The spring of 2002 showed great promise for the newfound U.S.-Russia partnership. Presidents George Bush and Vladimir Putin carried out successful summit meetings in Moscow and St. Petersburg in May and managed to sign a groundbreaking strategic arms reduction agreement. In addition, Russia was welcomed into NATO and given a seat on a council with a voice in alliance matters that will be most pertinent in the 21st century. The United States also was behind the pledge by the G-7 nations to contribute $20 billion over 10 years to nonproliferation programs in Russia and the former Soviet republics and to give Russia a permanent seat at future G-8 meetings. Most important, the United States and Russia have continued their cooperation in the war on terrorism and Russia continues to give the U.S. a free hand in Central Asia. In return the U.S. leadership remains mum on Chechnya. Nevertheless, more is expected in Russia in return for unquestioned support of the U.S. Putin is beginning to feel some domestic opposition to his policy of “appeasing” the U.S., and it is a question how long he can continue this policy if Russia appears to accrue no advantage.
US - Southeast Asia
April — June 2002Building for the Long Term
The quarter was marked by continued U.S. efforts to consolidate and clarify its counterterrorism strategy in the region. In the Philippines, U.S. military training and assistance seemed to produce more energetic and effective operations by the Philippine Army against Abu Sayyaf guerrillas. Politically and operationally, U.S. counterterrorism cooperation with Malaysia strengthened notably while collaboration with Singapore stayed close. Indonesia remained the primary focus of U.S. concern and even here significant movement toward close working relations became evident. Terrorism-related issues continued to overshadow more traditional U.S. concerns in the region regarding economic issues, human rights, and an incipient strategic rivalry with China. U.S.-China relations were relatively quiescent – facilitating a single-minded focus on terrorism in U.S. relations with Southeast Asia.
China - Southeast Asia
April — June 2002Former Tigers under the Dragon’s Spell
With the United States preoccupied by the war on international terrorism and Southeast Asians concerned above all with economic recovery, China found new space during the quarter for increasing its presence and influence among its southern neighbors. Beijing combined diplomacy with promises of expanded trade in an effort to counter Southeast Asian fears that China’s economic acceleration would leave them impoverished – at least by pre-1997 standards – and with few options for regaining rapid growth. The worries remain, but China may be succeeding in pushing them further into the future.
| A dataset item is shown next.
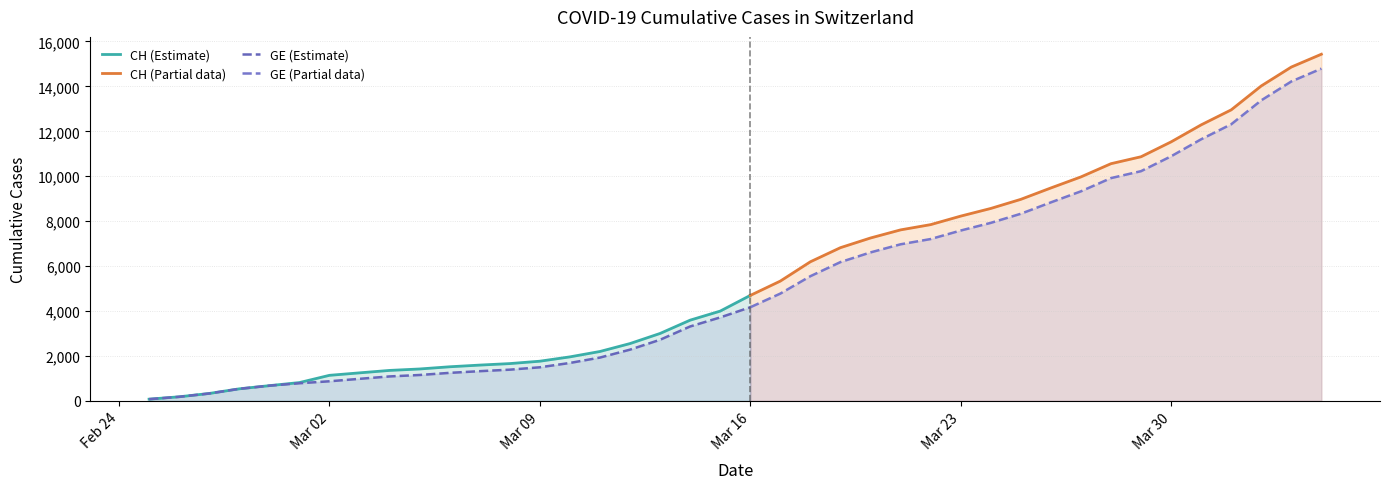

Where does the GE series first go above 4164?

21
Meanwhile, admiration for China’s attentive cultivation of the region, including successful visits by PRC Vice President Hu Jintao to Malaysia and Singapore, is widespread. New Chinese energy investments in Indonesia, and Beijing’s invitation to Singapore to play a role in development of China’s western regions, furthered the impression of growing interdependence, rather than domination by China.
Relief is also widespread in most ASEAN capitals that the United States and China appear to be mending relations. China’s political support for the war on terrorism, and its acceptance of operations near its borders, in Central Asia and the Philippines, that increase U.S. influence, generate comfort in Southeast Asian capitals. Regional observers note the change from a year ago, in the aftermath of the EP-3 reconnaissance plane incident. ASEAN capitals are concerned that firmer, less ambiguous U.S. commitments to Taiwan’s security could lead to another, more serious, Taiwan Strait crisis but do not see this happening in the near term.